◆ **DOCUMENT PASSAGE**
━━━
What better way to discover new locations and find a home in the Cotswolds than to enjoy the area, exploring as the locals do – in this blog Cotswold Buying Agent Phillippa Mills highlights places to visit and things to do in the area this summer that might help you decide where to live in the Cotswolds.
As the country continues on its roadmap to ease lockdown restrictions, it’s not certain what we will be able to do this summer, or what we, as individuals, will feel comfortable doing.
In order to really get a feel for a place before committing to buying a home, it can be useful to explore some of the local highlights.
From rambling to wild swimming there are lots to do outdoors which is one of the greatest appeals to living here, there are also many places to shop Cotswolds produce that you might not know about if you don’t live here and of course several country pubs that are popular with the locals.
Where to live in the Cotswolds for outdoor adventures
Many Cotswolds’ events and festivals have been postponed until 2022 and it’s likely that visitor numbers to many attractions will be limited, or will have to be booked beforehand, so some ideas for outdoor activities in the Cotswolds may come in handy.
When it comes to being outdoors, we’re spoiled in the Cotswolds. Visitors and locals alike enjoy the beauty of the landscape through walking, and, for the intrepid, there is the Cotswold Way National Trail stretching 102 miles from Chipping Campden to Bath.
For those looking for a more leisurely stroll, there are 12 shorter circular walks along the Cotswold Way ranging between 3 and 6 miles.
Some of the most spectacular views can be experienced on these shorter walks. Some of the most spectacular views can be experienced on these shorter walks.
Probably the best known and most photographed elevated point for views is Broadway Hill, famous for its folly, Broadway Tower, from which 16 counties may be seen on a clear day, but at 1024 feet it comes second to Cleeve Hill, which is actually the highest point in the Cotswolds at 1083 feet.
Another lesser-known viewpoint is Dover’s Hill near Chipping Campden, which is a natural amphitheatre and the home of the Cotswold Olimpick Games celebrated annually since the early 17th century.
━━━
◆ **PROVIDED MATERIAL**
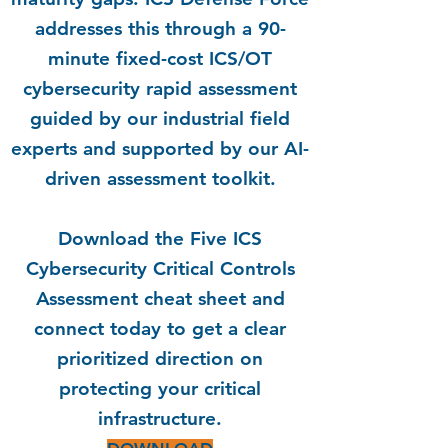
addresses this through a 90-
minute fixed-cost ICS/OT
cybersecurity rapid assessment
guided by our industrial field
experts and supported by our AI-
driven assessment toolkit.
Download the Five ICS
Cybersecurity Critical Controls
Assessment cheat sheet and
connect today to get a clear
prioritized direction
on
protecting your critical
infrastructure.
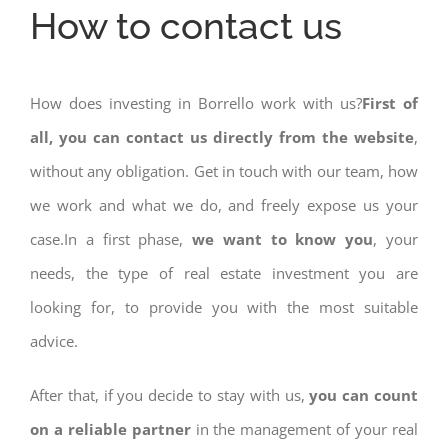
How to contact us
How does investing in Borrello work with us?
First of
all, you can contact us directly from the website
,
without any obligation. Get in touch with our team, how
we work and what we do, and freely expose us your
case.In a first phase,
we want to know you
, your
needs, the type of real estate investment you are
looking for, to provide you with the most suitable
advice.
After that, if you decide to stay with us,
you can count
on a reliable partner
in the management of your real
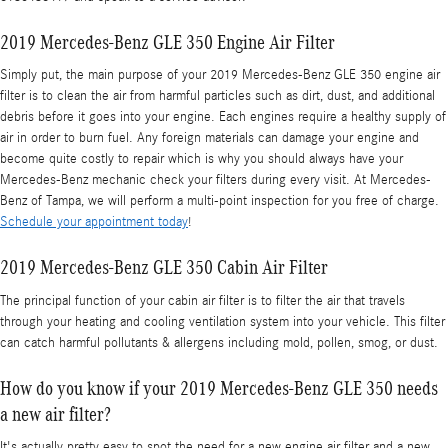
2019 Mercedes-Benz GLE 350 Engine Air Filter
Simply put, the main purpose of your 2019 Mercedes-Benz GLE 350 engine air
filter is to clean the air from harmful particles such as dirt, dust, and additional
debris before it goes into your engine. Each engines require a healthy supply of
air in order to burn fuel. Any foreign materials can damage your engine and
become quite costly to repair which is why you should always have your
Mercedes-Benz mechanic check your filters during every visit. At Mercedes-
Benz of Tampa, we will perform a multi-point inspection for you free of charge.
Schedule your appointment today
!
2019 Mercedes-Benz GLE 350 Cabin Air Filter
The principal function of your cabin air filter is to filter the air that travels
through your heating and cooling ventilation system into your vehicle. This filter
can catch harmful pollutants & allergens including mold, pollen, smog, or dust.
How do you know if your 2019 Mercedes-Benz GLE 350 needs
a new air filter?
It's actually pretty easy to spot the need for a new engine air filter and a new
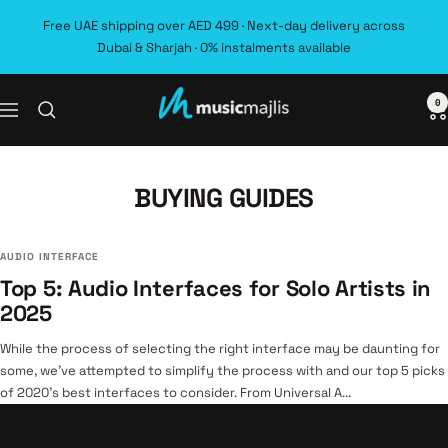
Skip
Free UAE shipping over AED 499 · Next-day delivery across
to
Dubai & Sharjah · 0% instalments available
content
0
MusicMajlis
Navigation
BUYING GUIDES
AUDIO INTERFACE
Top 5: Audio Interfaces for Solo Artists in
2025
While the process of selecting the right interface may be daunting for
some, we’ve attempted to simplify the process with and our top 5 picks
of 2020’s best interfaces to consider. From Universal A...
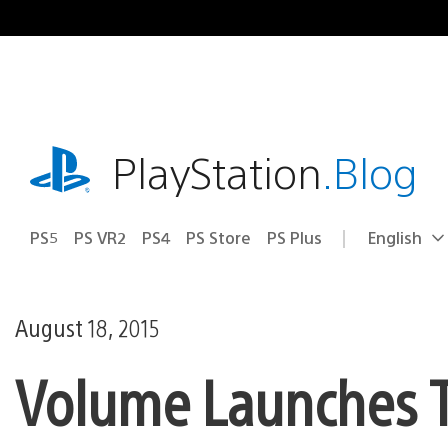
Skip
to
content
playstation.com
PlayStation
.Blog
PS5
PS VR2
PS4
PS Store
PS Plus
English
Select
Current
a
region:
region
August 18, 2015
Volume Launches 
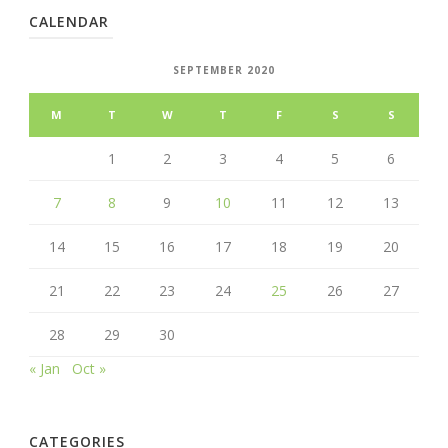
CALENDAR
SEPTEMBER 2020
M
T
W
T
F
S
S
1
2
3
4
5
6
7
8
9
10
11
12
13
14
15
16
17
18
19
20
21
22
23
24
25
26
27
28
29
30
« Jan
Oct »
CATEGORIES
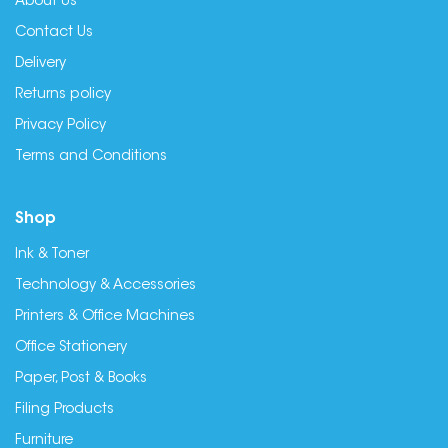
About Us
Contact Us
Delivery
Returns policy
Privacy Policy
Terms and Conditions
Shop
Ink & Toner
Technology & Accessories
Printers & Office Machines
Office Stationery
Paper, Post & Books
Filing Products
Furniture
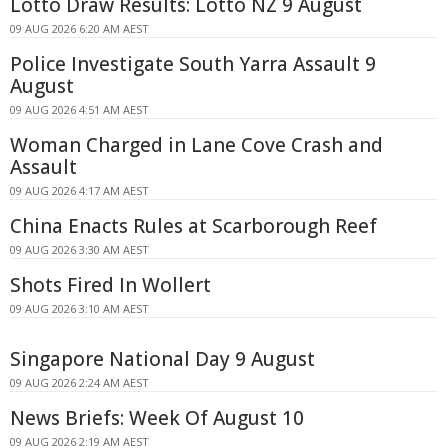
Lotto Draw Results: Lotto NZ 9 August
09 AUG 2026 6:20 AM AEST
Police Investigate South Yarra Assault 9
August
09 AUG 2026 4:51 AM AEST
Woman Charged in Lane Cove Crash and
Assault
09 AUG 2026 4:17 AM AEST
China Enacts Rules at Scarborough Reef
09 AUG 2026 3:30 AM AEST
Shots Fired In Wollert
09 AUG 2026 3:10 AM AEST
Singapore National Day 9 August
09 AUG 2026 2:24 AM AEST
News Briefs: Week Of August 10
09 AUG 2026 2:19 AM AEST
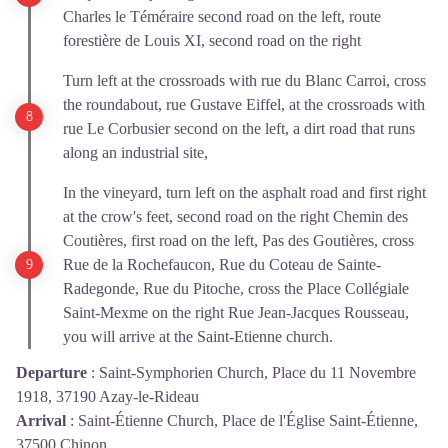
Charles le Téméraire second road on the left, route
forestière de Louis XI, second road on the right
Turn left at the crossroads with rue du Blanc Carroi, cross
the roundabout, rue Gustave Eiffel, at the crossroads with
rue Le Corbusier second on the left, a dirt road that runs
along an industrial site,
In the vineyard, turn left on the asphalt road and first right
at the crow's feet, second road on the right Chemin des
Coutières, first road on the left, Pas des Goutières, cross
Rue de la Rochefaucon, Rue du Coteau de Sainte-
Radegonde, Rue du Pitoche, cross the Place Collégiale
Saint-Mexme on the right Rue Jean-Jacques Rousseau,
you will arrive at the Saint-Etienne church.
Departure
:
Saint-Symphorien Church, Place du 11 Novembre
1918, 37190 Azay-le-Rideau
Arrival
:
Saint-Étienne Church, Place de l'Église Saint-Étienne,
37500 Chinon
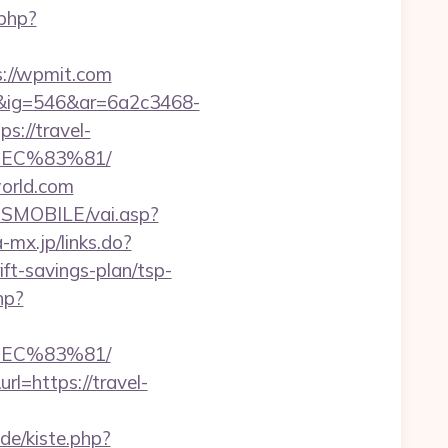
php?
://wpmit.com
1&ig=546&ar=6a2c3468-
://travel-
EC%83%81/
world.com
SMOBILE/vai.asp?
-mx.jp/links.do?
t-savings-plan/tsp-
hp?
EC%83%81/
l=https://travel-
.de/kiste.php?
━━━
◆ **PROBLEM SET**
1 – Repeat the Cotswolds blog word for word from "As the country" to "feel comfortable doing.".
2 – Answer these questions about the Cotswolds blog:
(a) How long is the Cotswold Way National Trail?
(b) Which is the highest point in the Cotswolds, and how high is it?
(c) Since when have the Cotswold Olimpick Games been celebrated?
The lines come from a different source than the Cotswolds blog.

◆ **SOLUTIONS TO THE EXERCISE**
1 –
As the country continues on its roadmap to ease lockdown restrictions, it’s not certain what we will be able to do this summer, or what we, as individuals, will feel comfortable doing.

2 –
(a) 102 miles, from Chipping Campden to Bath.
(b) Cleeve Hill, at 1083 feet.
(c) Since the early 17th century.